B. Applied Examples (COVID-19)

• BMI: Showed a positive effect on progression in all analyses. Bias attenuated the estimate but did not change the direction. IPW and MVMR did not significantly shift the estimate toward the "gold standard" (population-based) estimate.
• IL6R: The naive analysis suggested no effect on progression. The gold-standard analysis suggested a protective effect. Methods attempting to correct for IEB (Slope-Hunter, MVMR) failed to recover the gold-standard estimate, likely due to pleiotropy in the disease incidence variants.
• Individual-Level IPW: In the UK Biobank analysis, IPW corrected the estimate to be larger and statistically significant, whereas the naive analysis was non-significant.

4. Key Contributions

1. Systematic Comparison: Provides the first head-to-head comparison of IPW, Heckman, Slope-Hunter, MVMR, and CWBLS specifically for disease progression under IEB.
2. Empirical Evidence of Failure: Demonstrates that Slope-Hunter is unreliable for this specific application, showing high false-positive rates even under ideal simulation conditions.
3. Conditional Utility of MVMR: Clarifies that Multivariable MR is only effective if distinct genetic variants exist that affect disease incidence without directly affecting progression. If the same biological mechanisms drive both incidence and progression, MVMR offers little utility.
4. Strategic Framework: Proposes a decision tree for researchers based on data availability and biological context.
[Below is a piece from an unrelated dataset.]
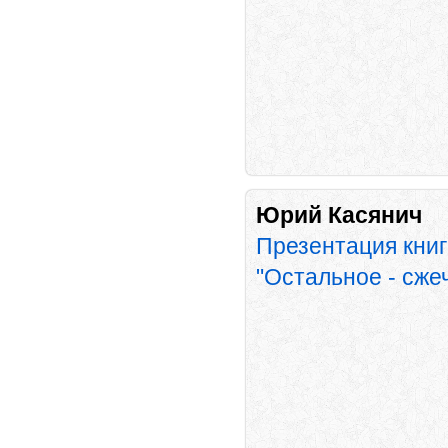
Юрий Касянич
Презентация кни
"Остальное - сже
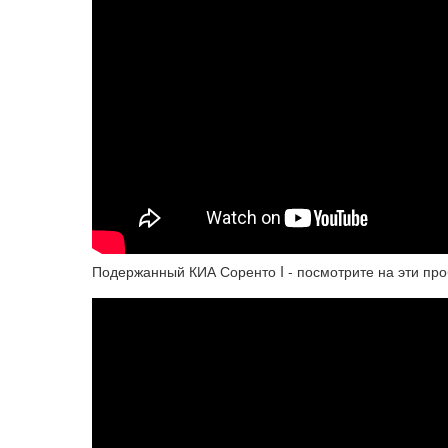
Подержанный КИА Соренто I - посмотрите на эти пр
5. Significance and Recommendations

The paper concludes that no single method is a universal solution for IEB in MR. The authors propose the following strategic framework:

1. If the same mechanisms drive incidence and progression: Do not analyze progression. Analyze disease incidence instead, as it is free of IEB and typically has larger sample sizes.
2. If distinct variants exist for incidence: Use Multivariable MR including variants that predict disease incidence.
3. If individual-level data is available: Use Inverse-Probability Weighting, provided a robust model for disease incidence can be built.
4. If neither is possible: Perform a naive analysis but use simulations to estimate the magnitude of potential bias to interpret results cautiously.

Impact: This work is crucial for the pharmaceutical industry and epidemiologists using MR to validate drug targets for treating established diseases, preventing the pursuit of false leads caused by selection bias.